I am going to have to lose a few pounds before I go back to my skinny jeans. I did score the last bag of all purpose flour on Saturday, but also a couple of loaves. I am going to try again.
not only have i been living in the same pair of shorts (washed regularly of course) and a few tee shirts over the crisis period, but i have been hacking into my own hair every few days when i pass thru the bathroom and see how long it’s getting:-) and of course cooking and eating. it’s been rather relaxing really, after the shock of social isolation wore off. i think I’m going to miss the peace and quiet. thanks for joining in this month. cheers
I am getting used to it as well. I don’t think things will be exactly the same when this is over though. Maybe we will have more peace and quiet in general.
Wow your starter is doing so well! What’s his name? I adore the photo of him by the fire. I also got the Community salad book this month, it looks fantastic can’t wait to give it a whirl
His name is Devon. The original came from Celia in Australia. She sent me a dried package several years ago. I had some experiments with sourdough baking but then life got very busy. So I dried a batch and popped it in my freezer. Very resilient stuff is that starter.
I have been baking with all sorts of flours – the heavier flours make for flatter loaves, unless you use a loaf tin. Have fun and enjoy all you make. I agree with you, macaroni and cheese is comfort food. Hope you get to take your trip to New Zealand sometime soon.
They have moved us to a trip on Jan 28, 2021 but who knows what will happen at that time. Thanks for visiting and stay safe.
Hey Liz! Hellos from Texas. I had been noticing your posted recipes. I’m sure your cooking is as fabulous as your Mother’s. I wish I could sample them in person. You are my first blog.
Thank you so much! I am happy you are enjoying the blog. It’s been lots of fun, especially since we have stay-at-home orders. It allows me to keep in touch with lots of folks. So, which of my beautiful cousins is this? I am not familiar with the email address. I miss my mom a lot and often wish I could run things by her. She certainly is my inspiration. Hugs, stay safe.

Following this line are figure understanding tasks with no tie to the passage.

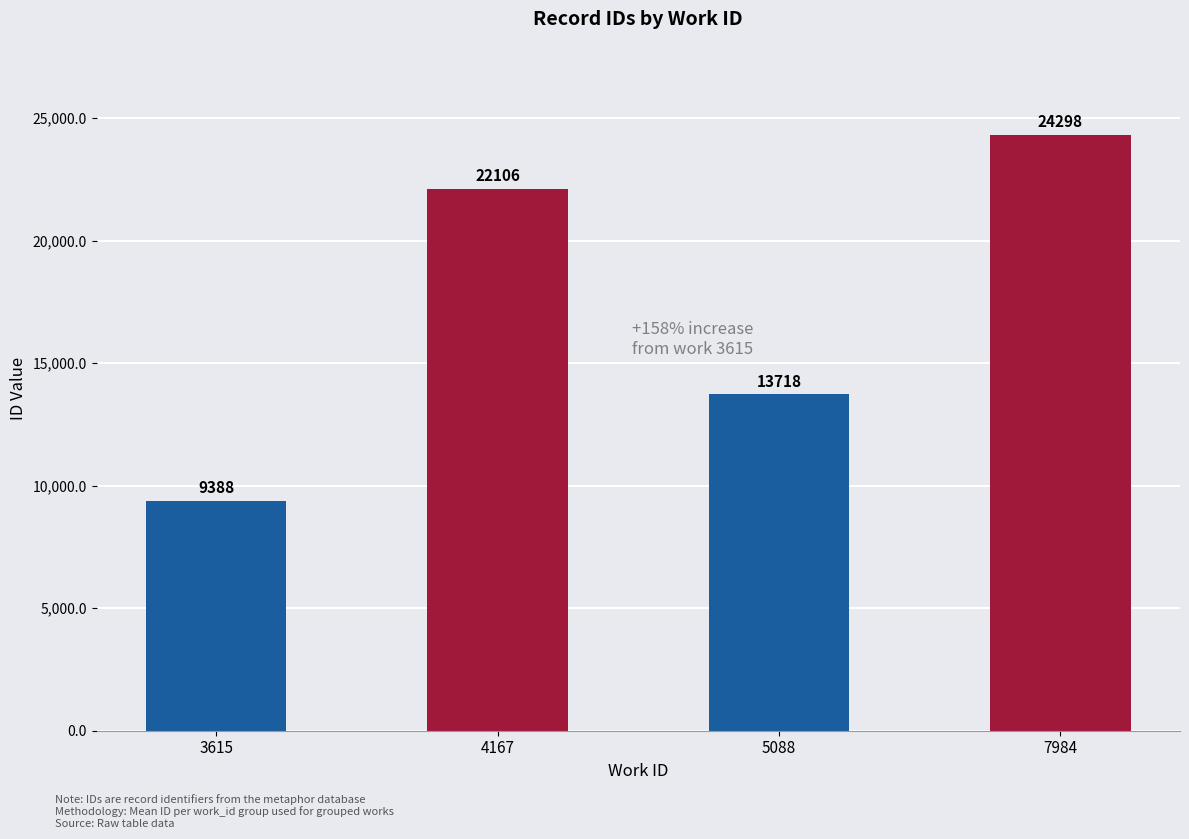

Which has a higher value, 4167 or 5088?

4167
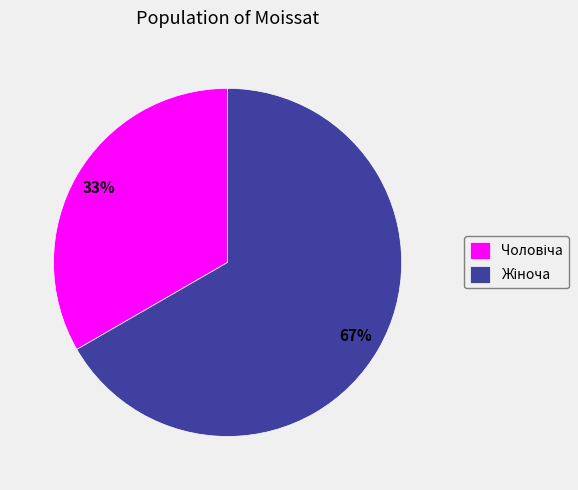

Does any single category account for the majority?

Yes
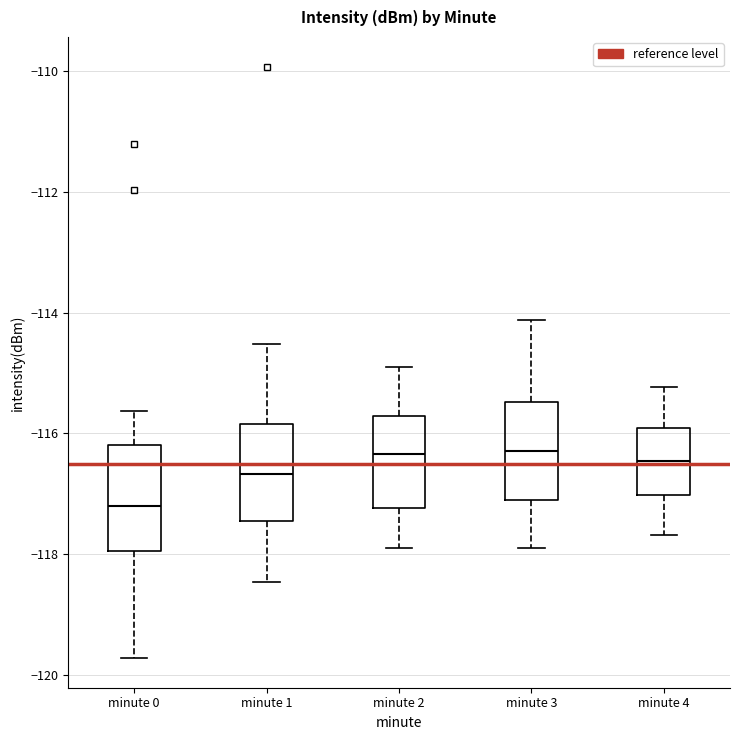

Reading left to right, read every box against the y-axis: the position of its median line, the range the box covers, and the ends of its whiskers. The values are not printed on the chart, so give them approximately, as read against the axis.

minute 0: median -117.2, box -118.0 to -116.2, whiskers -119.8 to -115.6
minute 1: median -116.6, box -117.4 to -115.8, whiskers -118.4 to -114.6
minute 2: median -116.4, box -117.2 to -115.8, whiskers -118.0 to -115.0
minute 3: median -116.2, box -117.0 to -115.4, whiskers -118.0 to -114.2
minute 4: median -116.4, box -117.0 to -116.0, whiskers -117.6 to -115.2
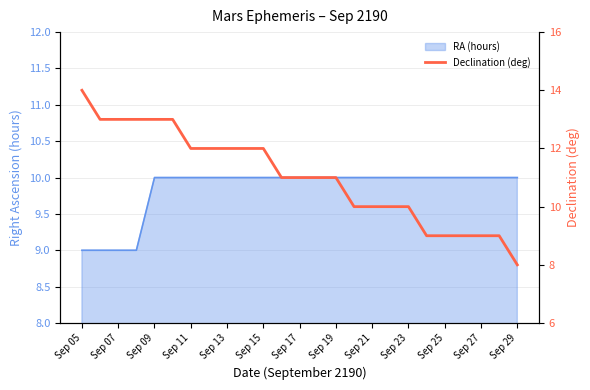

Does the chart have visible grid lines?

Yes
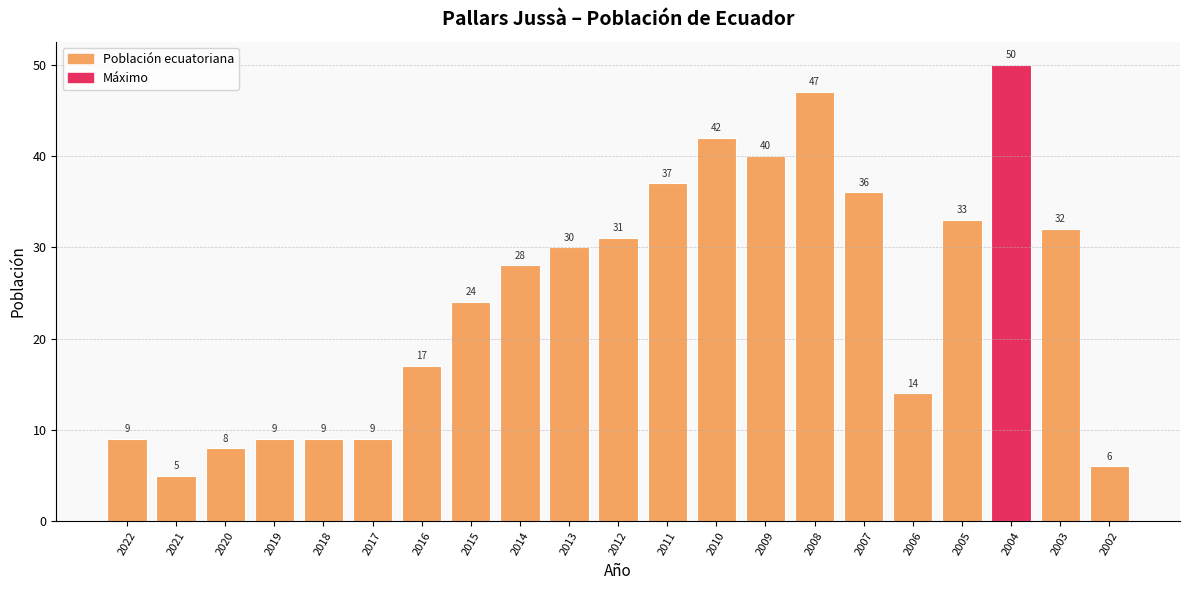

What is the greatest value displayed?

50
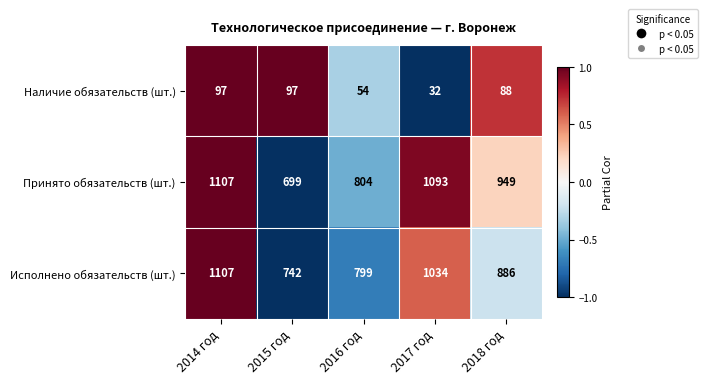

Reading left to right, what are all the values shown in this chart?

Наличие обязательств (шт.): 97	97	54	32	88
Принято обязательств (шт.): 1107	699	804	1093	949
Исполнено обязательств (шт.): 1107	742	799	1034	886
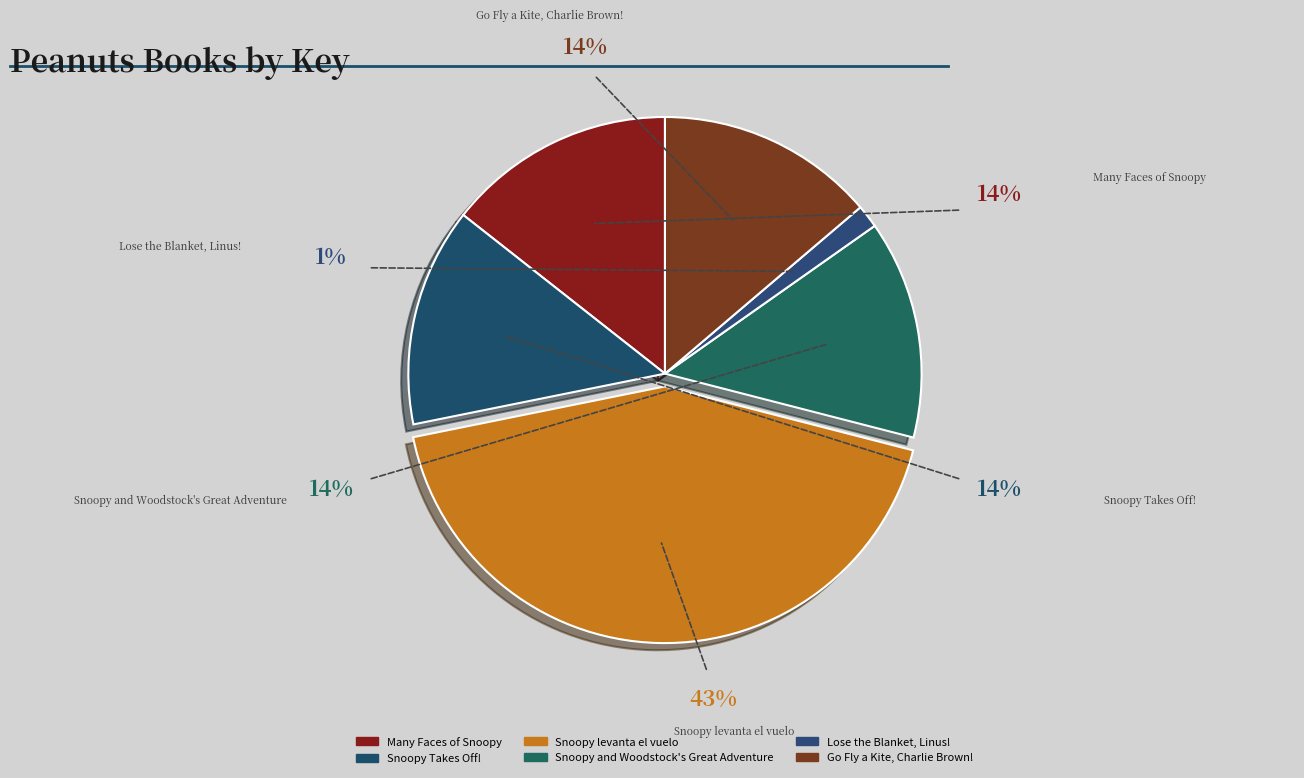

How many slices are in this pie chart?

6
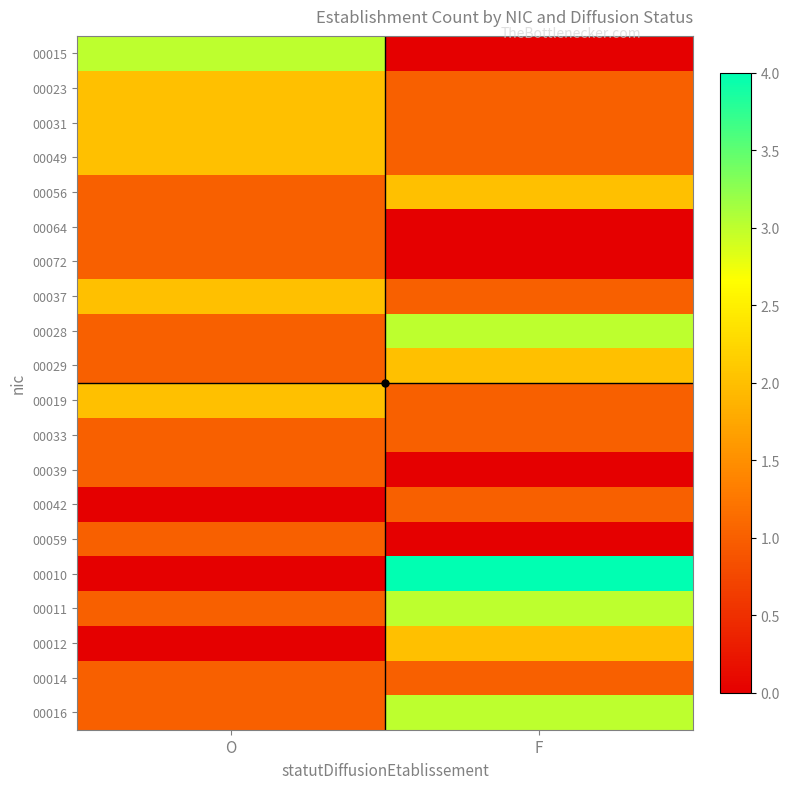

Reading left to right, transcribe all the data shown in this chart.

00015: O=3	F=0
00023: O=2	F=1
00031: O=2	F=1
00049: O=2	F=1
00056: O=1	F=2
00064: O=1	F=0
00072: O=1	F=0
00037: O=2	F=1
00028: O=1	F=3
00029: O=1	F=2
00019: O=2	F=1
00033: O=1	F=1
00039: O=1	F=0
00042: O=0	F=1
00059: O=1	F=0
00010: O=0	F=4
00011: O=1	F=3
00012: O=0	F=2
00014: O=1	F=1
00016: O=1	F=3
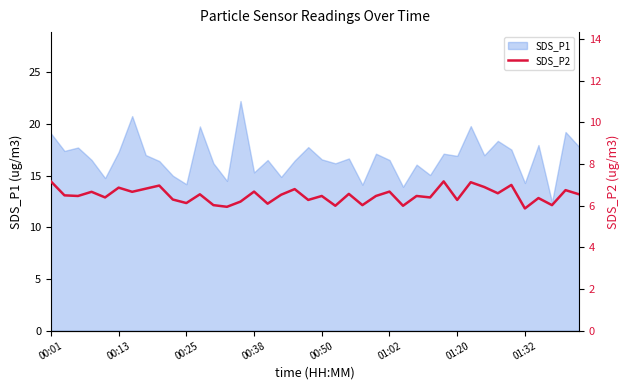

How many values exceed 6?

36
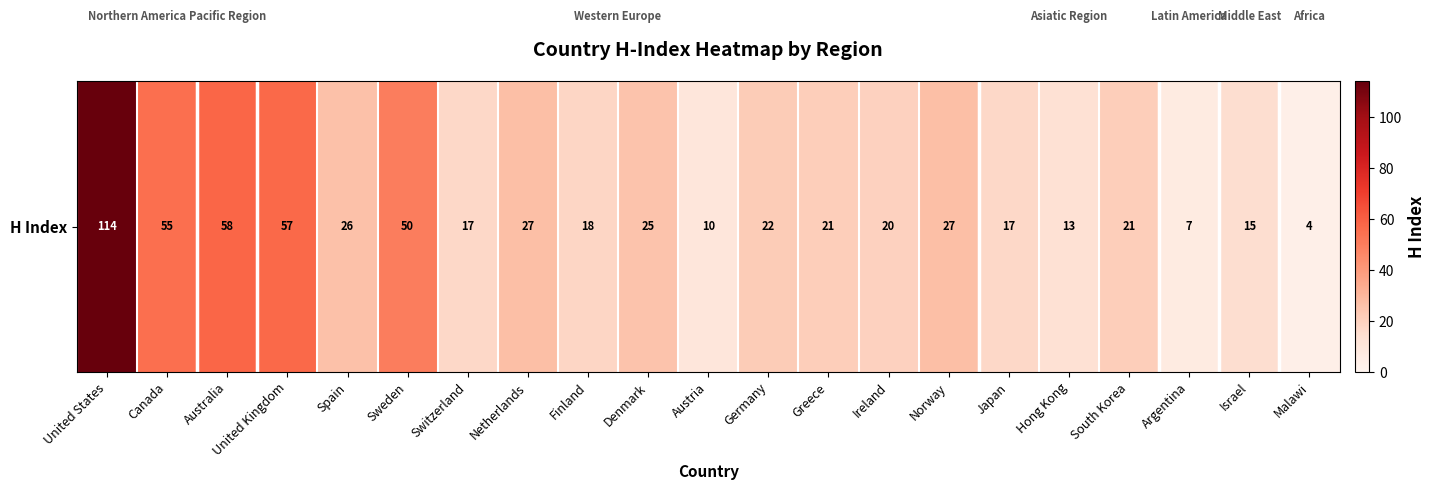

What is the greatest value displayed?

114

It’s Ruth in Texas. The boy-I-Oy-I-Oy cousin. Miss those days. I never forget our trip to CA.
I miss you as well! Happy Mother’s Day. How are you? We should talk…those were good days.
Do you remember my mother making a pressure cooker meal over the campfire??? I was terrified the whole thing would blow up on us.
As soon as I saw your lovely springl flowers, I said that is what I need! I live in a high rise condo on the beach in Florida half the year- no garden here- However, I will be traveling home to Pennsylvania by car at the end of the month, and will look forward to having a flower garden again!! There might even be some annuals that are waiting for me!! Beautiful post, thanks.!
Thank you so much. I bet your annuals will have self seeded themselves, and bulbs will be up as well. You could plant some things specifically to get yourself spring color when you return each year. It would be a welcome home greeting. I bet you will miss the view of the ocean, but not that Florida summer heat. Safe journeys, and stay well.